WHAT YOU WILL DO – Only lines containing the word "درباره" belong in the answer; copy each one from the records.

DATA RECORDS –
━━━━

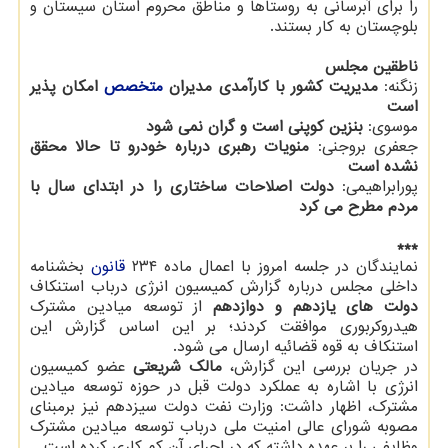
را برای آبرسانی به روستاها و مناطق محروم استان سیستان و
بلوچستان به کار بستند.
ناطقین مجلس
زنگنه:
مدیریت کشور با کارآمدی مدیران
متخصص
امکان پذیر
است
موسوی:
بنزین کوپنی است و گران نمی شود
جعفری بروجنی:
منویات رهبری درباره خودرو تا حالا محقق
نشده است
پورابراهیمی:
دولت اصلاحات ساختاری را در ابتدای سال با
مردم مطرح می کرد
***
نمایندگان در جلسه امروز با اعمال ماده ۲۳۴
قانون
بخشنامه
داخلی مجلس درباره گزارش کمیسیون انرژی درباب استنکاف
دولت های یازدهم و دوازدهم
از توسعه میادین مشترک
هیدروکربوری موافقت کردند؛ بر این اساس گزارش این
استنکاف به قوه قضائیه ارسال می شود.
در جریان بررسی این گزارش،
مالک شریعتی
عضو کمیسیون
انرژی با اشاره به عملکرد دولت قبل در حوزه توسعه میادین
مشترک، اظهار داشت: وزارت نفت دولت سیزدهم نیز برمبنای
مصوبه شورای عالی امنیت ملی درباب توسعه میادین مشترک
وظایفی را بر عهده داشته که در اجرای آن کم کاری کرده است.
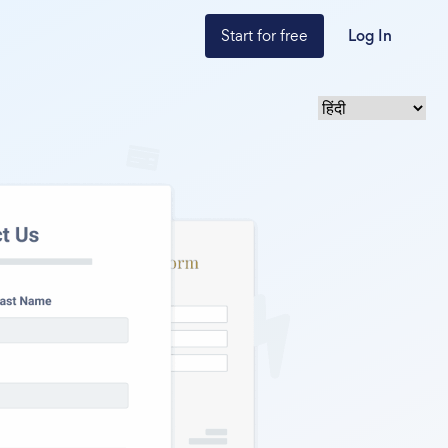
Start for free
Log In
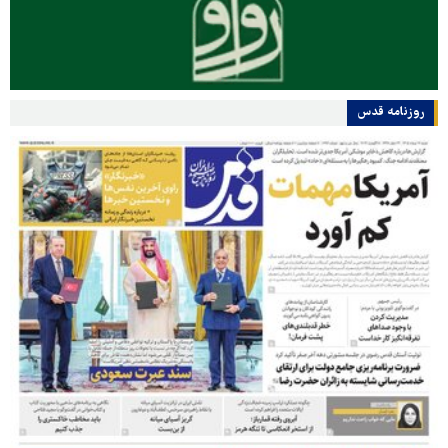
روزنامه قدس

━━━━

ANSWER FOR THE TASK –
منویات رهبری درباره خودرو تا حالا محقق
داخلی مجلس درباره گزارش کمیسیون انرژی درباب استنکاف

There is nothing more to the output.